Once in London, Cameron and Parker at first lived in Ledbury Road in Notting Hill, but then rented part of a large house in Tanza Road in Hampstead, backing onto Parliament Hill Fields. They were able to buy the house in the 1960s. In 1975 they also bought a property in the village of Cormot-le-Grand in the Côte-d'Or department in eastern France. Cameron continued to drive there from London, even in her old age. Cameron and Parker both became British citizens to make their international travel easier.

They were always generous in their hospitality to friends seeking shelter or a place to work, and Cameron continued to be visited regularly by former pupils, students and colleagues. "Cameron was a delight to work with," recalled one colleague. "A tiny, charming lady with mischievous eyes and a generous smile, she shared her stories and her knowledge willingly."

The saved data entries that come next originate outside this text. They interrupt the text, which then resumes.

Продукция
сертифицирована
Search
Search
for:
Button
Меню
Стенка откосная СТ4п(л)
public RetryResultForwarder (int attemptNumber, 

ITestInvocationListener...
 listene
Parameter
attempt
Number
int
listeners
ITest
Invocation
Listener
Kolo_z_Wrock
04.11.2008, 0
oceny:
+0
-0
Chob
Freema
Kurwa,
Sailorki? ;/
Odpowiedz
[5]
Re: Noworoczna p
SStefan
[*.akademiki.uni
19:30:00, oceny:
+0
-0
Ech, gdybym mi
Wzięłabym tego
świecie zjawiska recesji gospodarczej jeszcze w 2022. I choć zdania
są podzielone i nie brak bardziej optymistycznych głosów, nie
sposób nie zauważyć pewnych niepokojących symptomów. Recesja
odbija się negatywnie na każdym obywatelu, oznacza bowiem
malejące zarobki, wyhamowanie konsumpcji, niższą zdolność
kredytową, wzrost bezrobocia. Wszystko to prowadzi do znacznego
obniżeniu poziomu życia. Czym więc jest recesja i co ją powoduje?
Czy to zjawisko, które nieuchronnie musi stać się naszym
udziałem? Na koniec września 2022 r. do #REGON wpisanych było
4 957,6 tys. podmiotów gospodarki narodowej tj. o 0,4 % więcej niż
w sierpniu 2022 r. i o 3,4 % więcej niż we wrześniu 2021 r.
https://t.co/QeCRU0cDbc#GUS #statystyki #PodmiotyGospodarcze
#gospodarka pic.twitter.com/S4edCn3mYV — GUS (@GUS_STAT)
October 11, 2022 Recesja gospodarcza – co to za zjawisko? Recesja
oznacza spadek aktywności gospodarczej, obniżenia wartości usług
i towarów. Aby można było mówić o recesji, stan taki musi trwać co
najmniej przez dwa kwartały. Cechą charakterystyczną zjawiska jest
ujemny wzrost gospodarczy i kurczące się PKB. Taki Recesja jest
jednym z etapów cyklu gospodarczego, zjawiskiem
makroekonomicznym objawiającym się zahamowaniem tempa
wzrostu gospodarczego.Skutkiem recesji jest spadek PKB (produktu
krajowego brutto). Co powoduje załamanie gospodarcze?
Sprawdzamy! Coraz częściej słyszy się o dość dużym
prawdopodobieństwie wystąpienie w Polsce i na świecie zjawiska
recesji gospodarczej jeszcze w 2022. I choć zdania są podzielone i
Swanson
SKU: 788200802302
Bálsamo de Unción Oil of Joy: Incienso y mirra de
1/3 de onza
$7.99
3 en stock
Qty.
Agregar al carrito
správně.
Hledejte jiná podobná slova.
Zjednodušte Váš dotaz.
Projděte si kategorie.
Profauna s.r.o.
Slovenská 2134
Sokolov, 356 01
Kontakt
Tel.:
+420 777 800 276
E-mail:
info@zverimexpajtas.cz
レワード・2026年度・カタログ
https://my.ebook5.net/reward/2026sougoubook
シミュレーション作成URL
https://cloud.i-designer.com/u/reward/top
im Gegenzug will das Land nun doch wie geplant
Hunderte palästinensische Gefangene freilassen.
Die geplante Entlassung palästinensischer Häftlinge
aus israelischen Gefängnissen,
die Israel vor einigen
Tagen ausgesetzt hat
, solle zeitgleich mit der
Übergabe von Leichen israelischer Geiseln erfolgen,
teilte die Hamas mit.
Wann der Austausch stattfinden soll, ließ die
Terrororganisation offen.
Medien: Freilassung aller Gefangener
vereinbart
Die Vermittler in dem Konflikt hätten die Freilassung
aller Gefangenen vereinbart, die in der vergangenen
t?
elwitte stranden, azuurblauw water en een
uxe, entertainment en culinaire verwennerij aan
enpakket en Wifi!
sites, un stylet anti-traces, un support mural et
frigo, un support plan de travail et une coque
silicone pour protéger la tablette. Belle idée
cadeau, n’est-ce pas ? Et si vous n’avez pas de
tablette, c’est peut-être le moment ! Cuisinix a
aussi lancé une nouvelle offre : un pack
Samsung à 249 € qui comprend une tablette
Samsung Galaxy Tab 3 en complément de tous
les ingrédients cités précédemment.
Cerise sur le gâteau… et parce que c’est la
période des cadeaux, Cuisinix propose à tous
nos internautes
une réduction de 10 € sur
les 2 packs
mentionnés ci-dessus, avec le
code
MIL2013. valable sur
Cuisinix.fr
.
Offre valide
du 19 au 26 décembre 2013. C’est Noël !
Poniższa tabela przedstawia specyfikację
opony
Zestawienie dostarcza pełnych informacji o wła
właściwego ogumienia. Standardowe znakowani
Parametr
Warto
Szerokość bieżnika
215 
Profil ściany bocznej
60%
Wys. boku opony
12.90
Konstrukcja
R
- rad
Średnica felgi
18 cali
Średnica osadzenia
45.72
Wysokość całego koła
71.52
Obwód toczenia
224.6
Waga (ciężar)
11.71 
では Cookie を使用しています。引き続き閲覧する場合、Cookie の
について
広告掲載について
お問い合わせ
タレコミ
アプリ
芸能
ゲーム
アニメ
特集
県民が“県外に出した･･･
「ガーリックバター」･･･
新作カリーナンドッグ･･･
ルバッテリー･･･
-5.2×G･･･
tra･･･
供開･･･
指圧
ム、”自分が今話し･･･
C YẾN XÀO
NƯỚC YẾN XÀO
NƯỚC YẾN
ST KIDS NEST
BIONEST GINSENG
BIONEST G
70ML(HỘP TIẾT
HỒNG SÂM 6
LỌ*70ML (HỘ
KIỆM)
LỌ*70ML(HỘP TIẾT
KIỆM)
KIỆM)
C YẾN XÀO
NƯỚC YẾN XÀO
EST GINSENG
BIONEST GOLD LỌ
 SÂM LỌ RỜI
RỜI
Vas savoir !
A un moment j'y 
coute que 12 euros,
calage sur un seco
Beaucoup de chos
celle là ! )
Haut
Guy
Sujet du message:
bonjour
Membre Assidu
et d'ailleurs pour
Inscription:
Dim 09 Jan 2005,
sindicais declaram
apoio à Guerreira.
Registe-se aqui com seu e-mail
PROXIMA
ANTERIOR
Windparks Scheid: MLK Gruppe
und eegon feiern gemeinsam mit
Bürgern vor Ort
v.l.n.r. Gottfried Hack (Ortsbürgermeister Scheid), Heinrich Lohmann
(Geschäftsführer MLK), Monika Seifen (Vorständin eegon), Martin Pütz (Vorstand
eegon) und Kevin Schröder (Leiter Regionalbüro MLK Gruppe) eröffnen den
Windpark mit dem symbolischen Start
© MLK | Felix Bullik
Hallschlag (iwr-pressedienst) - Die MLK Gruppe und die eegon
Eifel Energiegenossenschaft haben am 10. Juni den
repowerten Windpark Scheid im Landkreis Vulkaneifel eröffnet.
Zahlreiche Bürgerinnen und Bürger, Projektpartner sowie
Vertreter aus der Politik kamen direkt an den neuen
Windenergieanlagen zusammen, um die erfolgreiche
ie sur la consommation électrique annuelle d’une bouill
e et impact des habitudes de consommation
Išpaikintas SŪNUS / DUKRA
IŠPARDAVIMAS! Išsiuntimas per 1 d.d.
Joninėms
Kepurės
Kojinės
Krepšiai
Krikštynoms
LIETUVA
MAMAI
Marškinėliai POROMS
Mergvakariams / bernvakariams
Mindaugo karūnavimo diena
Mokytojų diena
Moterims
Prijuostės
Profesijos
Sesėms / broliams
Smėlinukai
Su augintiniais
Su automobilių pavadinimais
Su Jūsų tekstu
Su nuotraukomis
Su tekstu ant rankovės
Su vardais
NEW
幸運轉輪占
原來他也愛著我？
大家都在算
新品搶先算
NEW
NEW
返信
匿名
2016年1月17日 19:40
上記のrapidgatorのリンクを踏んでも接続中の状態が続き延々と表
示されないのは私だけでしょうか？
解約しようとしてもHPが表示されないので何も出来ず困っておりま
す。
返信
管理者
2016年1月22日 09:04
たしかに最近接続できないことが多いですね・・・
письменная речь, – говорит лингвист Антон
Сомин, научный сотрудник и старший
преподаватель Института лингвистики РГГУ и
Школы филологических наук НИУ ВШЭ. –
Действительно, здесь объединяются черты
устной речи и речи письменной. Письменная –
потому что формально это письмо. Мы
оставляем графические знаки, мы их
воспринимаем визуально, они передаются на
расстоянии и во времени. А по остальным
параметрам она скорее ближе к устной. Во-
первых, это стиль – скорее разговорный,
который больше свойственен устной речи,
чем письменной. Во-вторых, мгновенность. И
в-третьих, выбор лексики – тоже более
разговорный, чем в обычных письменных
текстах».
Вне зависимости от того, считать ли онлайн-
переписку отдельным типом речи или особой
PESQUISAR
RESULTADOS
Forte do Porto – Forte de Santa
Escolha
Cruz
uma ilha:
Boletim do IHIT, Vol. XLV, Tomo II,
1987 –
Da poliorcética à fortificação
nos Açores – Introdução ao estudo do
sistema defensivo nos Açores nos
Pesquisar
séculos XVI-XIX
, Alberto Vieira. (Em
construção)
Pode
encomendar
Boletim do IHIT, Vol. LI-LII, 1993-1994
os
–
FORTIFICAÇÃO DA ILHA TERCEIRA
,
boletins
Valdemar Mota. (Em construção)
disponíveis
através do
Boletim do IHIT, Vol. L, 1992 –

Cameron died on 6 March 2011 at her home in Hampstead, at age 86.

==Legacy and influence==
Cameron left all her balletic effects, "including paintings, lithographs, memorabilia, books and all written work", to performance archives. The Rachel Cameron collection was split between the Royal Academy of Dance, who received papers relating to her work there, and the Theatre and Performance Collection of the Victoria & Albert Museum in London who received all her other performance–based materials, including costumes and costume designs related to Tamara Karsavina's career, which are catalogued as the Rachel Cameron Bequest.

In Cameron's memory, in 2018 the Royal Academy of Dance established the Rachel Cameron Prize. This is awarded annually to a Faculty of Education student studying at level 5 or 6 who has demonstrated exemplary attendance, the most progress in understanding the qualities, style, musicality and historical aspects of the Karsavina Syllabus, and displayed a positive attitude and consistent interest.

Cameron's successor, Joahne O'Hara, declared: "I think she would have been most proud of the fact that she taught the beautiful Karsavina Syllabus for so many years to students who were going to be teachers and who loved it and loved her and went out understanding so much more than just mere technique."

One obituarist described her as "the keeper of the flame … that very small body was a repository of the history of ballet."

Cameron was, through Tamara Karsavina, a direct link to Sergei Diaghilev for a multitude of ballet teachers, and through them for the ballet dancers of today.